To wit, FOX 5 Atlanta’s Georgia Chambers served up testimony of what went down in, well, Georgia’s chambers yesterday afternoon:
No. 9 Georgia overcame No. 5 Mississippi’s powerful offense to rally for a 43-35 win over the Rebels on Saturday…Gunner Stockton passed for 289 yards and four touchdowns, including three to tight end Lawson Luckie. Stockton completed 26 of 31 passes and added a 22-yard touchdown run in the crucial SEC matchup. Gunner Stockton passed for 289 yards and four touchdowns, including three to tight end Lawson Luckie. Stockton completed 26 of 31 passes and added a 22-yard touchdown run in the crucial SEC matchup.
Meanwhile, another SEC team that was ahead of the Irish also went down, per Aria Gerson of Nashville’s TENNESSEAN:
Vanderbilt football notched a 31-24 win over No. 10 LSU with a strong offensive performance at FirstBank Stadium on Oct. 18, becoming bowl eligible for the second straight season.
Diego Pavia hit a Heisman pose after a touchdown in the fourth quarter, which ultimately proved to be the game-winning TD for the No. 18 Commodores (6-1, 2-1 SEC)…LSU’s defense has been one of the top in the country so far this season.

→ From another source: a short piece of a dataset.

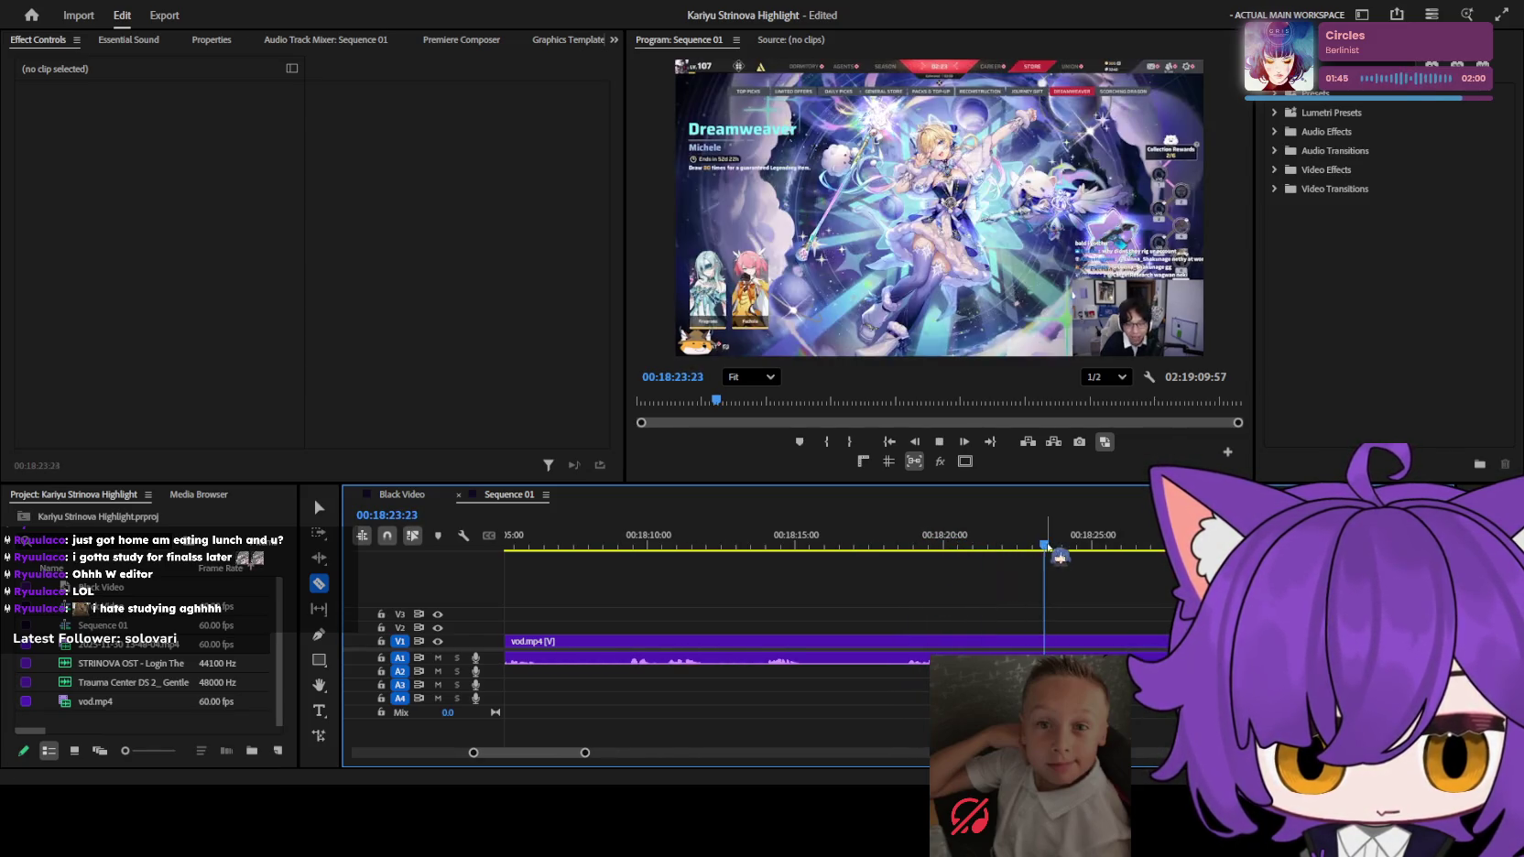
key("minus")
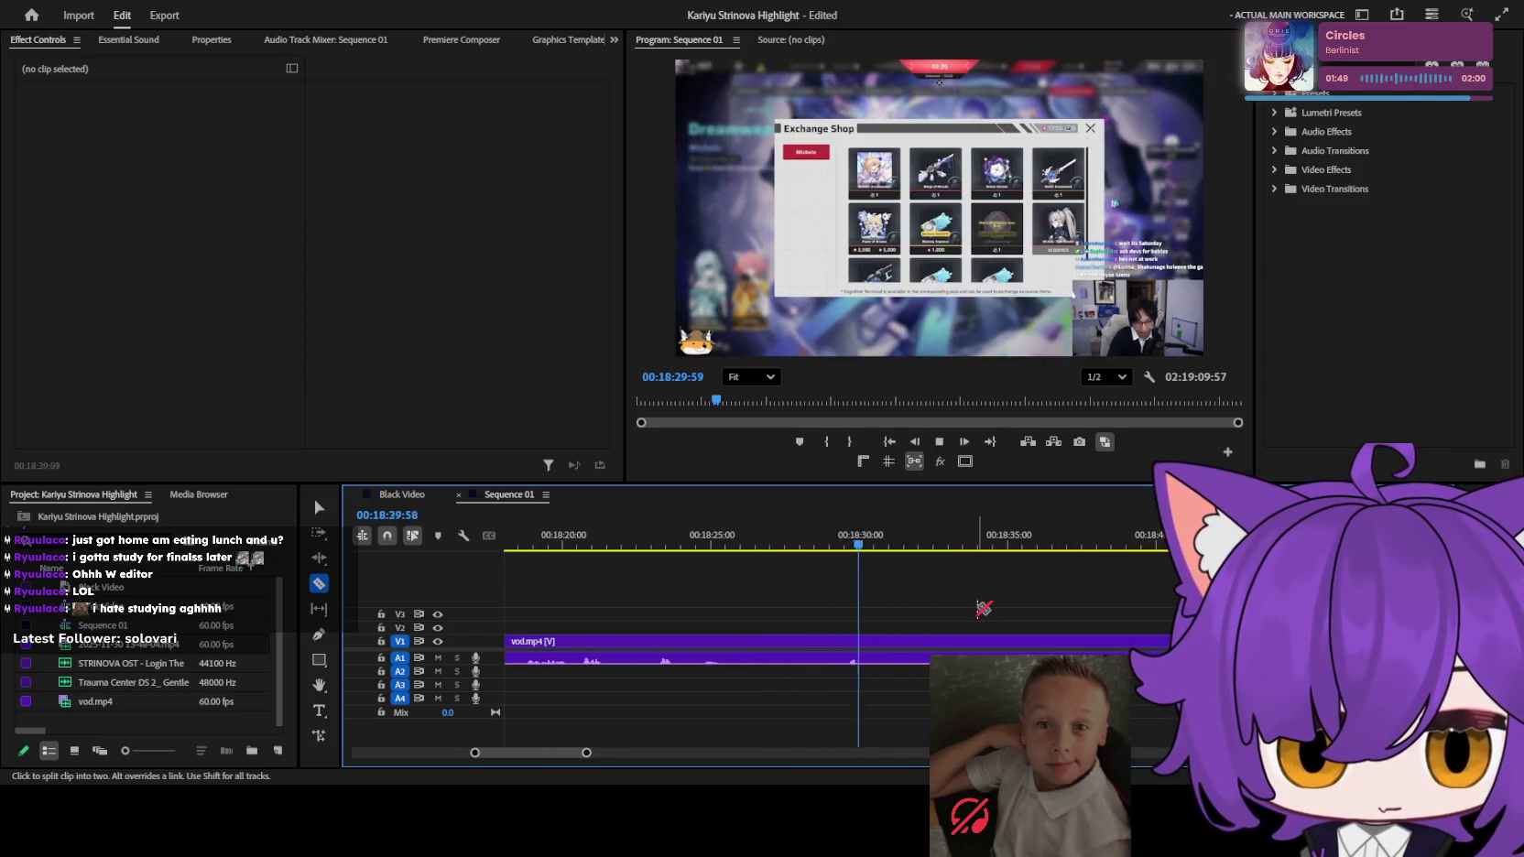
key("equal")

That was no matter for Vanderbilt’s offense, which was still able to move the ball.
And beyond those confines yet another pretender to the throne was exposed, as duly noted by THE ARIZONA REPUBLIC’s Jeremy Cluff:
The Arizona State football team picked up a huge win on Saturday, Oct. 18, knocking off previously undefeated Texas Tech, the No. 7-ranked team in the nation, 26-22, in front of a sold-out crowd at Mountain America Stadium.
Texas Tech took its first lead of the game on ASU football with 2:00 left in the fourth quarter, 22-19.
The Red Raiders had scored 15 points in 1:45, and it appeared that the result of the game might be a huge collapse for the Sun Devils.
But Sam Leavitt, back from missing last week’s 42-10 loss for ASU with an injury, helped ASU drive 75 yards in 10 plays, taking 1:26 off the clock, with Raleek Brown running it in from 1-yard out to give ASU a 26-22 lead with 34 seconds left.
And let’s not forget that all of this was on top of what previously went down in South Florida. UNTIL SATURDAY’s Jason Kirk certainly did not:
Louisville 24 (5-1), No. 2 Miami 21: Friday night, Carson Beck’s four INTs muddied what’d once looked like the smoothest Playoff path in the country. I still believe in this defensive line, but … same ol’ Canes?
Kirk actually chose to cite some gospel truth to provide some sort of divine guideance:
(F)or now, I’d just say: College football gets especially wacky every few years, and that has been the case since long before NIL. As the book of Ecclesiastes notes, nothing is ever really new, mainly because everything has always been new.
I suspect he’d fit in well with the good folk in South Bend this morning. Let alone all others who might celebrate–or lament–a Notre Dame squad back in serious post-season consideration.